People-Pleaser? Oto 5 sposobów, aby poznać swoją odpowiedź „płowy”
Zawartość
- To ma sens, że chcielibyśmy odzyskać nasze życie z tego mechanizmu obronnego, który ostatecznie nas zmniejsza.
- 1. Stworzyłem system wsparcia oparty na informacjach o traumie
- 2. Ćwiczyłem siedzenie z gniewem i rozczarowaniem innych
- Kiedy ktoś opowiada mi o swoim doświadczeniu lub kim myśli, że jestem, nauczyłem się zwalniać, brać głęboki oddech i po prostu zauważać, co się dzieje.
- A jeśli nie trzyma wody? Cóż, jak mówią dzieci, niektórzy ludzie będą musieli bądź zły.

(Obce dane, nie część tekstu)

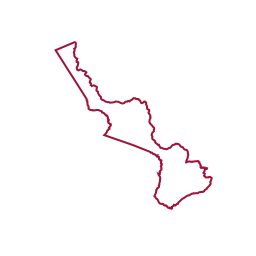 outline of Teruel, Huila, Colombia, rotated 25°
{"feature_id": "7082276B17617494286143", "entity_name": "Teruel", "entity_type": "district", "adm_level": 2, "iso_a3": "COL", "parent_name": "Colombia", "parent_adm1": "Huila", "projection": "orthographic", "projection_center": [-75.687, 2.832], "detail": "fine", "context": "isolated", "style": "outline", "palette": "rose", "viewbox_px": 256, "rotation_deg": 25, "n_neighbors": 0, "source": "geoboundaries", "source_scale": "gbopen_adm2", "svg_char_len": 5944}
<svg xmlns="http://www.w3.org/2000/svg" viewBox="0 0 256 256"><g transform="rotate(25 128 128)"><path d="M191.0,182.3L192.1,182.1L192.9,182.7L193.8,182.8L194.3,182.5L194.6,182.2L194.9,182.1L195.5,182.5L196.3,182.4L196.8,182.7L197.0,183.0L197.4,183.2L197.9,183.3L198.7,182.9L199.3,183.2L199.7,183.1L199.8,182.6L201.3,182.8L201.5,182.3L201.9,182.2L201.9,181.9L201.5,181.5L201.0,181.4L200.9,181.2L201.9,179.4L202.2,179.0L202.1,178.2L202.7,178.1L203.1,178.2L203.3,178.4L203.7,178.2L204.3,176.4L205.3,175.5L205.1,174.5L207.0,169.6L209.1,166.5L209.6,165.4L210.4,164.2L212.2,162.9L212.5,162.0L213.8,160.5L214.5,160.1L214.9,159.4L215.8,159.3L217.1,158.3L218.6,157.8L219.0,157.4L219.1,156.9L219.6,156.2L222.1,154.6L222.8,154.4L222.9,154.0L223.8,153.1L223.9,152.1L223.8,151.7L225.0,150.0L225.1,148.7L226.3,145.5L226.3,144.8L226.5,144.2L226.3,143.2L225.3,142.1L225.4,140.5L225.1,138.1L223.4,137.6L222.9,137.7L222.2,138.0L221.6,139.0L220.5,139.3L219.5,139.9L219.0,139.8L218.7,139.5L217.1,139.2L217.2,138.2L216.9,137.0L215.4,136.8L215.4,136.4L215.6,134.5L215.3,133.9L215.3,133.1L215.5,132.9L215.6,132.4L215.7,132.2L216.5,132.1L216.7,131.9L216.6,131.1L216.0,131.2L215.7,131.6L215.0,131.9L214.5,131.5L214.2,131.7L213.8,131.7L213.6,132.1L213.2,131.9L212.8,132.3L212.2,132.3L212.0,132.8L211.5,132.8L211.3,133.2L210.8,133.3L210.5,133.1L210.6,132.7L210.4,132.6L210.1,132.0L209.8,131.9L209.6,131.5L209.8,131.3L209.6,131.1L209.4,131.0L208.8,130.4L208.1,130.0L207.8,129.6L207.1,129.4L207.0,128.8L206.6,128.8L205.9,128.3L205.6,128.4L205.4,128.7L204.9,128.6L203.9,129.4L203.3,129.6L202.3,130.2L201.9,130.6L200.9,131.0L200.3,131.8L199.3,131.8L199.1,132.1L197.8,132.3L197.5,132.6L197.0,132.8L195.3,134.6L195.1,134.4L195.0,133.7L194.8,133.0L194.8,132.0L194.7,131.3L194.8,130.1L194.3,129.0L194.1,127.0L193.8,126.6L193.1,125.9L192.5,124.6L191.4,123.5L190.6,123.2L190.2,123.1L188.9,123.5L187.7,123.4L185.8,122.3L183.6,122.5L182.1,121.6L181.1,121.3L179.7,121.3L179.2,121.8L178.5,121.8L177.6,122.3L177.4,123.3L176.2,124.1L175.5,124.9L175.0,127.0L174.5,128.2L173.8,128.6L172.4,130.5L171.4,131.1L169.6,131.6L168.3,131.8L167.0,131.7L166.0,132.2L165.6,132.1L164.0,131.0L163.4,130.3L163.0,130.1L162.8,130.2L162.7,130.6L162.4,130.7L161.3,130.2L159.3,129.8L158.7,129.5L158.3,128.5L156.2,127.9L155.1,127.8L154.4,127.3L154.0,126.4L153.8,125.5L152.3,124.4L152.1,122.0L152.8,119.9L152.2,118.7L152.0,117.4L151.8,117.1L151.3,116.6L149.9,116.3L148.6,115.5L146.8,114.9L145.3,114.0L144.8,113.3L144.1,111.3L144.1,110.9L144.3,110.1L144.1,109.2L143.6,108.9L143.3,108.4L143.4,107.8L142.1,106.5L140.8,106.1L140.0,105.2L140.3,104.3L139.7,102.9L139.5,102.6L138.7,102.8L138.2,102.6L137.5,102.6L137.2,102.4L136.8,102.0L136.6,101.2L136.0,100.3L135.1,99.4L134.5,99.1L134.0,97.6L132.9,97.0L132.2,96.9L131.4,97.2L131.3,97.4L131.4,98.0L131.2,98.3L130.0,99.7L129.6,99.8L128.0,98.7L127.4,98.0L125.7,97.8L125.4,97.7L125.2,97.4L123.5,98.0L123.2,98.3L121.8,98.0L120.9,98.7L120.3,98.7L119.8,100.4L119.1,101.3L118.8,101.9L118.5,102.1L118.3,102.9L118.1,103.3L116.6,103.5L116.3,104.3L115.7,104.5L114.5,105.5L114.0,107.0L112.9,108.0L112.1,108.3L108.0,108.4L105.7,109.1L105.4,109.4L104.7,110.4L101.7,112.3L100.8,112.7L99.7,112.6L98.6,113.3L97.5,113.3L96.3,113.6L95.1,113.3L93.6,113.2L92.3,113.4L91.3,112.9L90.1,111.1L88.8,110.8L87.4,110.0L86.2,109.0L85.3,107.7L83.8,107.6L83.3,106.9L82.7,104.4L82.4,103.9L81.3,103.9L79.3,103.7L78.7,104.0L77.4,105.3L76.9,104.9L76.1,104.9L75.8,103.7L75.3,103.1L74.9,102.9L74.3,103.1L74.0,102.8L73.8,101.7L73.8,100.1L73.6,99.5L73.0,99.2L70.9,98.6L70.0,98.0L69.6,97.9L68.7,98.4L66.9,98.1L66.7,98.0L66.3,97.5L66.7,95.1L64.5,94.8L63.1,95.4L62.7,95.4L61.1,94.9L60.4,95.0L59.5,95.6L59.1,96.4L58.6,96.8L57.9,96.8L57.2,96.5L56.6,95.9L55.8,94.4L56.2,93.0L55.8,91.5L55.6,91.2L55.5,90.1L55.1,89.5L54.7,89.4L53.6,89.8L53.0,88.9L52.7,86.6L51.4,86.6L50.6,86.4L49.1,85.5L48.4,84.6L48.3,83.8L46.9,82.4L46.9,82.0L47.1,81.4L46.7,80.4L46.7,79.7L46.3,79.1L45.8,78.9L46.4,77.8L46.2,77.1L46.4,76.5L45.6,75.2L45.5,74.2L44.6,72.9L44.3,72.7L43.3,72.8L29.5,88.1L78.4,119.3L78.4,119.6L79.0,120.6L79.9,120.8L80.0,121.4L80.6,122.2L80.9,122.9L81.4,123.8L81.9,124.2L82.0,124.6L83.1,125.1L83.4,125.7L83.6,125.9L83.7,126.6L84.3,127.3L86.2,127.6L87.3,127.2L88.0,127.1L88.3,127.0L88.5,126.6L89.3,126.7L90.1,126.3L91.7,125.1L93.4,124.3L95.8,124.1L96.6,123.9L97.4,124.2L97.7,124.7L98.2,124.9L99.7,124.6L101.5,125.5L102.0,125.3L103.2,126.0L103.3,125.9L103.2,125.7L103.3,125.6L104.0,125.6L104.5,126.4L105.2,126.7L105.9,128.3L106.2,128.5L106.9,128.5L107.3,128.8L107.4,129.7L106.9,130.0L107.0,130.3L108.2,131.7L109.1,131.6L109.3,131.9L109.9,132.1L110.1,131.9L110.9,131.9L111.3,132.6L111.0,134.9L110.6,135.6L110.7,136.2L111.5,136.6L111.2,137.0L110.8,138.1L110.8,138.6L110.4,139.1L110.3,139.8L110.6,140.6L110.2,142.3L110.0,143.2L110.1,143.6L109.6,144.2L109.5,144.5L139.4,141.4L158.1,140.3L159.1,140.8L159.7,140.3L160.4,140.3L160.8,140.5L161.4,140.9L161.8,140.8L162.4,140.5L163.1,140.7L163.8,140.6L164.4,140.9L165.1,141.0L165.6,140.7L165.5,141.0L166.2,141.7L166.7,141.6L166.8,141.3L167.5,141.4L167.6,141.1L167.9,141.1L168.1,141.5L168.4,141.5L169.2,143.0L169.5,143.2L170.2,143.4L170.8,143.1L171.3,143.4L172.0,143.3L172.2,143.8L172.1,144.3L171.9,144.5L171.9,144.8L172.2,145.1L172.5,145.0L172.8,146.0L173.0,146.2L173.4,146.1L173.9,146.3L173.6,146.9L174.1,147.5L173.9,147.7L174.0,148.7L174.3,148.7L174.4,149.1L174.9,149.5L175.0,150.3L175.6,150.8L175.9,151.6L175.5,152.4L175.2,153.8L175.4,154.0L175.6,154.3L175.3,154.8L175.5,155.0L175.9,154.9L176.0,155.4L175.9,155.7L175.9,156.0L176.3,156.3L176.1,156.6L176.1,156.8L175.6,157.1L175.1,157.0L175.7,157.6L177.5,158.6L178.7,160.4L178.8,161.2L179.3,162.1L179.5,162.9L179.8,164.9L180.4,166.0L180.4,166.4L180.2,167.0L180.9,168.1L180.8,169.3L180.0,170.0L180.0,171.2L179.8,172.0L179.9,172.6L180.3,172.9L180.7,175.6L180.7,178.5L180.9,178.8L181.8,178.9L183.2,180.0L184.3,180.1L185.3,180.5L187.3,182.3L188.6,182.9L189.7,182.9L191.0,182.3Z" fill="none" stroke="#9f1239" stroke-width="2"/></g></svg>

- 3. Nawiązałem kontakt z moimi osobistymi wartościami
- Moje przekonania mogą dyktować to, jak chciałbym, aby świat był, ale moje wartości określają sposób, w jaki pokazuję się w świecie takim, jaki jest, zarówno dla mnie, jak i dla innych.
- Czy ja teraz płaczę?
- 4. Zacząłem uważnie obserwować, w jaki sposób ludzie komunikują swoje potrzeby
- Granice, prośby i oczekiwania bardzo się od siebie różnią - i mogą nam wiele powiedzieć o tym, jak ktoś nas odnosi.

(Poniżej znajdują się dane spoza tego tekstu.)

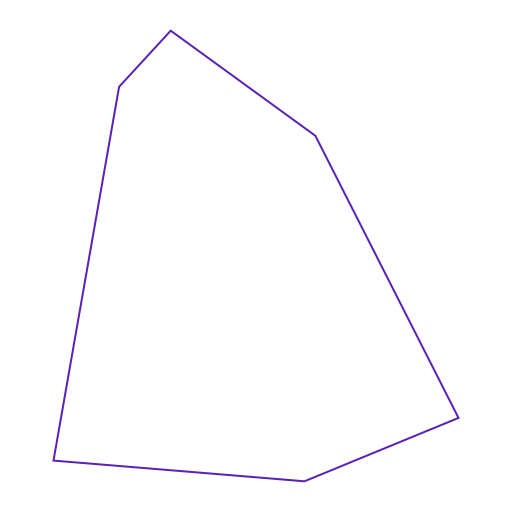 the border of Saint Thomas Lowland
{"feature_id": "KNA-5110", "entity_name": "Saint Thomas Lowland", "entity_type": "Parish", "adm_level": 1, "iso_a3": "KNA", "parent_name": "Saint Kitts and Nevis", "parent_adm1": "", "projection": "albers", "projection_center": [-62.608, 17.164], "detail": "fine", "context": "isolated", "style": "outline", "palette": "violet", "viewbox_px": 512, "rotation_deg": 0, "n_neighbors": 0, "source": "natural_earth", "source_scale": "10m", "svg_char_len": 207}
<svg xmlns="http://www.w3.org/2000/svg" viewBox="0 0 512 512"><path d="M53.5,460.6L119.1,86.8L170.7,30.7L315.4,135.8L458.5,417.9L304.4,481.3L53.5,460.6Z" fill="none" stroke="#5b21b6" stroke-width="2"/></svg>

- 5. Dałem sobie pełne pozwolenie na odczuwanie i nazywanie swoich uczuć
- Wierzę, że wiele osób, które płodzą, musiały do pewnego stopnia zamknąć swoją rzeczywistość emocjonalną - ponieważ dowiadujemy się, że jedyne emocje, które mają znaczenie dla naszego przetrwania, to emocje ludzi wokół nas.
- Duża część mojego uzdrawiania to powrót do moich emocji, potrzeb, pragnień i osobistych granic - i nauka ich nazywania.
- Chcę również powiedzieć, że strach przed porzuceniem w tym procesie jest całkowicie uzasadniony.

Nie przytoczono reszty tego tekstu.